A natural hunting ground for Sherman is fashion, whose victims she parodies. Take the furious platinum blonde, slouching and naked under a tres serious navy blue man's overcoat, or the punky woman with nose rings and a chain tattoo circling her neck. Wearing grey-and-white-checked, gingham gloves, she aims a finger at the side of her head like a gun. Who can blame her? We've all been there. (Through October 8.)

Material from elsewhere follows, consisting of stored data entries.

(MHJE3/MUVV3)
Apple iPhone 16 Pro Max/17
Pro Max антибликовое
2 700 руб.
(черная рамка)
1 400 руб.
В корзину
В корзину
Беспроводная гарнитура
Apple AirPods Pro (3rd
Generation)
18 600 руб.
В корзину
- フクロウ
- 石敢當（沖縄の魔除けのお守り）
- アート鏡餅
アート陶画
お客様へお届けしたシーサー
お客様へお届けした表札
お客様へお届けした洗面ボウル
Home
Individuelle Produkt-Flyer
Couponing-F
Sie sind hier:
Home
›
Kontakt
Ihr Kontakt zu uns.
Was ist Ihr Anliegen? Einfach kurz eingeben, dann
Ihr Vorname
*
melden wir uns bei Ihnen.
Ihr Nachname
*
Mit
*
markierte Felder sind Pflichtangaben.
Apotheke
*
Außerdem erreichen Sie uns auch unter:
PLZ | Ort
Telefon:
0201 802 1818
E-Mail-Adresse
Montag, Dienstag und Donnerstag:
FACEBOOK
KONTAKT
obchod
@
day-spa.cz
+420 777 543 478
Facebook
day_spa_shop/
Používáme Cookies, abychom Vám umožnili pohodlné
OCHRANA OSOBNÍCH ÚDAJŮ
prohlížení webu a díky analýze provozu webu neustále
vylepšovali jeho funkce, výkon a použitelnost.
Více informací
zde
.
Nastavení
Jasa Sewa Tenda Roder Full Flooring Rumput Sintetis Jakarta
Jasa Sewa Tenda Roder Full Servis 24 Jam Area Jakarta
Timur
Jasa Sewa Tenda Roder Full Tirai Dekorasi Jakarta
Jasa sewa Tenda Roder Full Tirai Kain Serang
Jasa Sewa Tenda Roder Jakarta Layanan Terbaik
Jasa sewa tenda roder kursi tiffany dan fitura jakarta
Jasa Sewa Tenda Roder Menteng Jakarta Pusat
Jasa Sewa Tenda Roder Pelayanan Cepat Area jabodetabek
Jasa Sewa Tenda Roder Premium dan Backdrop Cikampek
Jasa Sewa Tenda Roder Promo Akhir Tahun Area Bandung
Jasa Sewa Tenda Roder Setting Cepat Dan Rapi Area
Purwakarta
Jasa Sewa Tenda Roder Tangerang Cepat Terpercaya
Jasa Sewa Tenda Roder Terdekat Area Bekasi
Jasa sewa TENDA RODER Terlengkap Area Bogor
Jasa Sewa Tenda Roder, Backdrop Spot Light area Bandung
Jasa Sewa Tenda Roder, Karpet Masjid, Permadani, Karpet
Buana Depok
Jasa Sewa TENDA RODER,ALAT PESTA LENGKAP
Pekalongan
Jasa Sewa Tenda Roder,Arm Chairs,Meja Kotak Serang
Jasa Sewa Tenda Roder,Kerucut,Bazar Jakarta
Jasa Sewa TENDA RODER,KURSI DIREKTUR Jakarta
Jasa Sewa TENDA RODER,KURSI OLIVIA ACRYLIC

Endnote: In conjunction with the show, Sherman has curated a two-month film series that reflects her taste for the eerie and bizarre. The program includes Suture, a stylized black & white murder mystery involving a plastic surgeon named Renee Descartes; Chris Marker's La Jetee, a surreal, post-apocalyptic tone poem; Texas Chainsaw Massacre; and John Frankenheimer's sci-fi/horror cautionary tale Seconds, which may be most memorable as the last and only film where Rock Hudson was actually good. (Thursdays @ 7 p.m. at the SFMOMA theater, through Aug. 30.)